ダクトに関するミニ知識~ダクトフランジ~

ダクトとダクトを繋ぎ合わせる継手の部分を「フランジ」、もしくは「ダクトフランジ」といいます。しかし一口にダクトフランジといっても、その工法や種類はさまざまです。そこで今回は、このダクトフランジについて詳しくお知らせします。

 

ダクトフランジが必要な理由

ダクトは建物内の空気を運ぶための設備で、換気、排煙などの空調目的で使用されます。建物の規模が大きくなるほど、ダクトもそれに準じて総延長が長くなっていきます。もちろん、施工時には最初から長い状態でダクトを搬入するのではなく、施工現場でダクト同士を接続して建物に設置していきます。そこでポイントとなるのがダクト同士の接続方法です。

 

ダクトフランジが手間を軽減してくれる!

ダクトは空気を運び、空気の流れ道をつくる設備なので、その接続部分に隙間があればそこから空気が漏れてしまいます。しかし溶接によって完全に接続してしまうと、点検や清掃、解体の時にダクトを切断しなくてはならず、時間とコストがかかります。

 

そこで手間をかけずにすぐに分解できるよう、ダクトの端に出っ張り部分(フランジ)をつくり、そこをボルトやナットで接合します。つまりダクトフランジは、ダクトの点検や清掃、解体の手間を軽減するために非常に重要な役割を果たしてくれます。

 

ダクトフランジの種類と接続方法

ダクトフランジには、大きく分けて丸型と角型があります。またダクトと一体化した構造のタイプや、外側からはめ込むタイプがあり、それぞれ用途によって使い分けをします。ダクトフランジの接続は、主に以下の2つの方法で行います。

 

アングルフランジ工法

鉄やステンレスなどでフランジを製作し、ダクトの端に溶接などで取り付けて固定します。このフランジ部分を、現場などでボルト、ナットを使い接続する工法を「アングルフランジ工法」といいます。強度は強いものの、施工時間は若干、長めになります。

 

共板フランジ工法

ダクト自体の端を90度に折り曲げ、フランジを形成します。これをボルト、ナットで接続し、金具クリップをはめる工法を「共板フランジ工法」といいます。

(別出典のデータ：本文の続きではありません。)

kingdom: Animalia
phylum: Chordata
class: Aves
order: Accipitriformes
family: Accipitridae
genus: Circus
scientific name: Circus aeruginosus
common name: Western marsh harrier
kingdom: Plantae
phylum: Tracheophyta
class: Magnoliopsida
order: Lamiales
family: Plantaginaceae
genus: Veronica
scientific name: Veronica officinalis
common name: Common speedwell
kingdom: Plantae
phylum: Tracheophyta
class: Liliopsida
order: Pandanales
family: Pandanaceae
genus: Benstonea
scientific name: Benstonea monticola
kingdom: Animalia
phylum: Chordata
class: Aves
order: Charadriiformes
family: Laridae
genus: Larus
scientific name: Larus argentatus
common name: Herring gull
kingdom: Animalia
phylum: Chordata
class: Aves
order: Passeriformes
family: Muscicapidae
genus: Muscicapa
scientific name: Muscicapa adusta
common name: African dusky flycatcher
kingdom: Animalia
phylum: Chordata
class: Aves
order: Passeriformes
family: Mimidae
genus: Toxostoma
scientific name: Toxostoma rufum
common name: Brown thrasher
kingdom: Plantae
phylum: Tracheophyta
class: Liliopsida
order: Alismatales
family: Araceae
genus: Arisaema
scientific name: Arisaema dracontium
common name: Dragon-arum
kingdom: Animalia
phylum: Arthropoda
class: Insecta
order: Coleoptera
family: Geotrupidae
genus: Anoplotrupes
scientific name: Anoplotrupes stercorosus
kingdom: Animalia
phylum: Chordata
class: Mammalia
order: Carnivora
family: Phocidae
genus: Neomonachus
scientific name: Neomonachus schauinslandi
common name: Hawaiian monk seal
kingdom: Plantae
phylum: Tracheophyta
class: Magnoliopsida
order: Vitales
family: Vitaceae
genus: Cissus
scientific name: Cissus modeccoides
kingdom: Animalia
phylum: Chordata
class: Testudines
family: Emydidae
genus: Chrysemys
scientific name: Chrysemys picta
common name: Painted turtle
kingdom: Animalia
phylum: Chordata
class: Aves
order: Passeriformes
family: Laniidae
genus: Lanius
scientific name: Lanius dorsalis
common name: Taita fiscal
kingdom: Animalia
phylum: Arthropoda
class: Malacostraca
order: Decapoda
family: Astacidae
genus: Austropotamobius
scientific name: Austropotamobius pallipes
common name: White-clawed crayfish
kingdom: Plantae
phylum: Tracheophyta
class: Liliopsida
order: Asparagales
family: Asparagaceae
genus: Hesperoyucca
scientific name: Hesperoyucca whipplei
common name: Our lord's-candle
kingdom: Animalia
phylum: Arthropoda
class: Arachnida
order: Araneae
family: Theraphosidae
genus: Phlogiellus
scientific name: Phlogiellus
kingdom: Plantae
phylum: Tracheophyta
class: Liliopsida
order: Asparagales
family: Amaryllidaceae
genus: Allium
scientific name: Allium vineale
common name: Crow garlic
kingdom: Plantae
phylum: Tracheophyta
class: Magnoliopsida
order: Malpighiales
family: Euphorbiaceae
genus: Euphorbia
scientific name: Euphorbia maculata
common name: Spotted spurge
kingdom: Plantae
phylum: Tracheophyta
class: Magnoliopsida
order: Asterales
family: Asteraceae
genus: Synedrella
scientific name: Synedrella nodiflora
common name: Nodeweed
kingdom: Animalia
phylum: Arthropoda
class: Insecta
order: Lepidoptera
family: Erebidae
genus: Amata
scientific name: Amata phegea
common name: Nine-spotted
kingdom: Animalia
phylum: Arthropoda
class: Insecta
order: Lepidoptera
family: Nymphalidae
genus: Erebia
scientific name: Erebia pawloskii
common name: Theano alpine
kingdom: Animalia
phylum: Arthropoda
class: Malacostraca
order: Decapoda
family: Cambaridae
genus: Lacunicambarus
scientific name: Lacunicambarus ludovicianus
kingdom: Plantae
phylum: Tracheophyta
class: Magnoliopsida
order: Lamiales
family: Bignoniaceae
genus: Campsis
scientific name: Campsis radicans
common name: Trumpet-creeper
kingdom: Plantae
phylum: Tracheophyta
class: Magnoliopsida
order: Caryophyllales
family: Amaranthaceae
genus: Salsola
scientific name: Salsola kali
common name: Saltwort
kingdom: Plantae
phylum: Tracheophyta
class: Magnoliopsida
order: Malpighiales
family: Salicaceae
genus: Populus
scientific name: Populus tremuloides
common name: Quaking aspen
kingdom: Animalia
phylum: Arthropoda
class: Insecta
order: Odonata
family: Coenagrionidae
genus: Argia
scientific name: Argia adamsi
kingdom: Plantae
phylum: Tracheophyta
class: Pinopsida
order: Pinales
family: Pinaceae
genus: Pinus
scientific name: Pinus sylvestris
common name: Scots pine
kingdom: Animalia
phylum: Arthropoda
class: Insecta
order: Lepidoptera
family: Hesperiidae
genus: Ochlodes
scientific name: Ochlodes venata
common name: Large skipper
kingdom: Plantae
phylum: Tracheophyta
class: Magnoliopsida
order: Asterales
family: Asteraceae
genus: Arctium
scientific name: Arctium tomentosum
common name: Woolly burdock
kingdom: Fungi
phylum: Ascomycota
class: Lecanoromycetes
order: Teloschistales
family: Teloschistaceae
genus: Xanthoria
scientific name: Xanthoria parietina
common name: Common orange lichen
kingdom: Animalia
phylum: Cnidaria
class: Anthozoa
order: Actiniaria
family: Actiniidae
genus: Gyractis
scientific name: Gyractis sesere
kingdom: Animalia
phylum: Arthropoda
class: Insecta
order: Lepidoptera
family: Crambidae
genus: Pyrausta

アングルフランジ工法に比べ、強度は落ちますが、施工時間が短く、単価も比較手に安くなります。

 

最近では、施工時間が短く、単価も安い共板フランジ工法が多用されていますが、排煙ダクトなど強度が必要とされるダクトではアングルフランジ工法もよく使われています。

 

点検、清掃、解体になくてはならないフランジ

建物内の空気の流れを調整し、いつまでも快適な状態を保つためには、ダクト内の定期的な点検や清掃が欠かせません。このダクト内の点検や清掃を、手間をかけずに行えるようにしてくれるのがダクトフランジです。

 

ダクトがむき出しとなっている箇所では、ダクトフランジがあることで、ダクトがデコボコになり、見栄えが悪くなると思うかもしれません。しかしダクトフランジがなければ、ダクトの点検や清掃にかかる手間とコストが大幅に増えてしまいます。ダクトになくてはならないもの、それがダクトフランジなのです。